[Transcribed page contents]
============
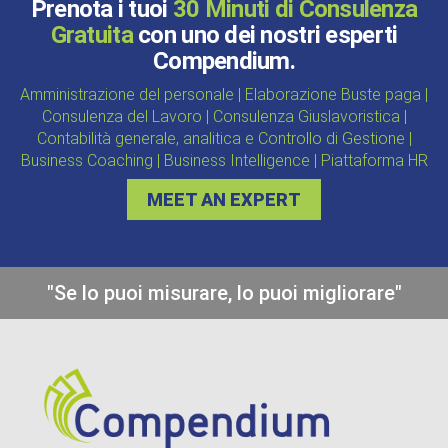
Prenota i tuoi
30 Minuti di Consulenza
Gratuita
con uno dei nostri esperti
Compendium.
Amministrazione del personale | Elaborazione Buste paga |
Consulenza del Lavoro | Consulenza Giuslavoristica |
Contabilità generale, analitica e Controllo di Gestione |
Business Coaching | Business Intelligence | Piattaforma HR
MEET AN EXPERT
"Se lo puoi misurare, lo puoi migliorare"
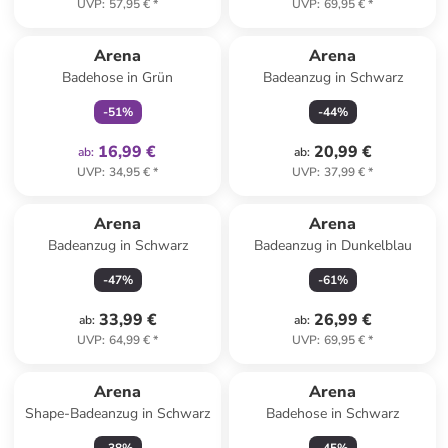
UVP
:
57,95 €
*
UVP
:
69,95 €
*
family
exklusiv
Arena
Arena
Badehose in Grün
Badeanzug in Schwarz
-
51
%
-
44
%
16,99 €
20,99 €
ab
:
ab
:
UVP
:
34,95 €
*
UVP
:
37,99 €
*
Arena
Arena
Badeanzug in Schwarz
Badeanzug in Dunkelblau
-
47
%
-
61
%
33,99 €
26,99 €
ab
:
ab
:
UVP
:
64,99 €
*
UVP
:
69,95 €
*
Arena
Arena
Shape-Badeanzug in Schwarz
Badehose in Schwarz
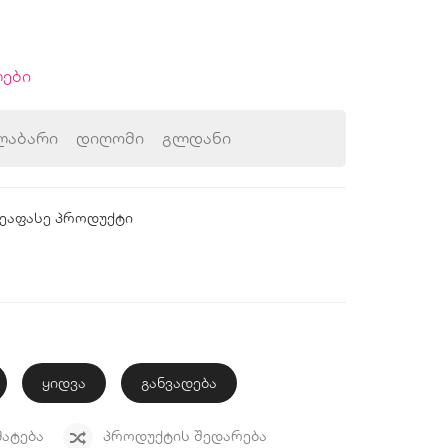
ები
ლაბარი
დიღომი
გლდანი
ეაფასე პროდუქტი
ყიდვა
განვადება
ᲛᲐᲢᲔᲑᲐ
ᲞᲠᲝᲓᲣᲥᲢᲘᲡ ᲨᲔᲓᲐᲠᲔᲑᲐ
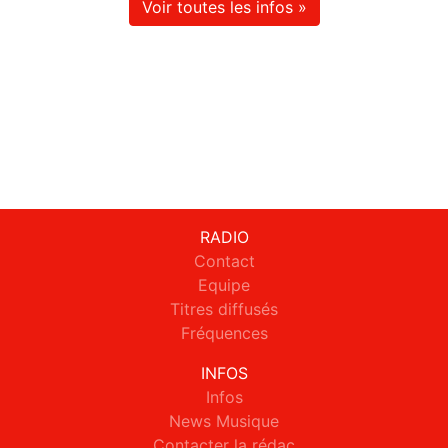
Voir toutes les infos »
RADIO
Contact
Equipe
Titres diffusés
Fréquences
INFOS
Infos
News Musique
Contacter la rédac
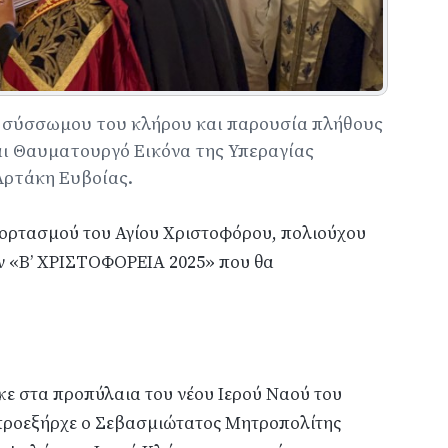
 σύσσωμου του κλήρου και παρουσία πλήθους
και Θαυματουργό Εικόνα της Υπεραγίας
Αρτάκη Ευβοίας.
 εορτασμού του Αγίου Χριστοφόρου, πολιούχου
ν «Β’ ΧΡΙΣΤΟΦΟΡΕΙΑ 2025» που θα
ε στα προπύλαια του νέου Ιερού Ναού του
 προεξήρχε ο Σεβασμιώτατος Μητροπολίτης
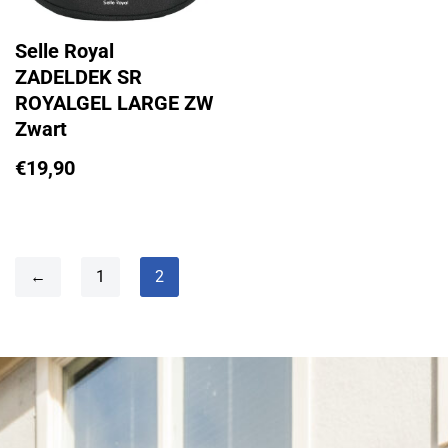
Selle Royal
ZADELDEK SR
ROYALGEL LARGE ZW
Zwart
€
19,90
←
1
2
============
> _Problem to solve_: Please print the lines above exactly, beginning at the first line of the entries and ending at the line holding "και Θαυματουργό Εικόνα της Υπεραγίας", and leave the pictures out.

> _Reply_:
Prenota i tuoi
30 Minuti di Consulenza
Gratuita
con uno dei nostri esperti
Compendium.
Amministrazione del personale | Elaborazione Buste paga |
Consulenza del Lavoro | Consulenza Giuslavoristica |
Contabilità generale, analitica e Controllo di Gestione |
Business Coaching | Business Intelligence | Piattaforma HR
MEET AN EXPERT
"Se lo puoi misurare, lo puoi migliorare"
UVP
:
57,95 €
*
UVP
:
69,95 €
*
family
exklusiv
Arena
Arena
Badehose in Grün
Badeanzug in Schwarz
-
51
%
-
44
%
16,99 €
20,99 €
ab
:
ab
:
UVP
:
34,95 €
*
UVP
:
37,99 €
*
Arena
Arena
Badeanzug in Schwarz
Badeanzug in Dunkelblau
-
47
%
-
61
%
33,99 €
26,99 €
ab
:
ab
:
UVP
:
64,99 €
*
UVP
:
69,95 €
*
Arena
Arena
Shape-Badeanzug in Schwarz
Badehose in Schwarz
ები
ლაბარი
დიღომი
გლდანი
ეაფასე პროდუქტი
ყიდვა
განვადება
ᲛᲐᲢᲔᲑᲐ
ᲞᲠᲝᲓᲣᲥᲢᲘᲡ ᲨᲔᲓᲐᲠᲔᲑᲐ
Voir toutes les infos »
RADIO
Contact
Equipe
Titres diffusés
Fréquences
INFOS
Infos
News Musique
Contacter la rédac
 σύσσωμου του κλήρου και παρουσία πλήθους
και Θαυματουργό Εικόνα της Υπεραγίας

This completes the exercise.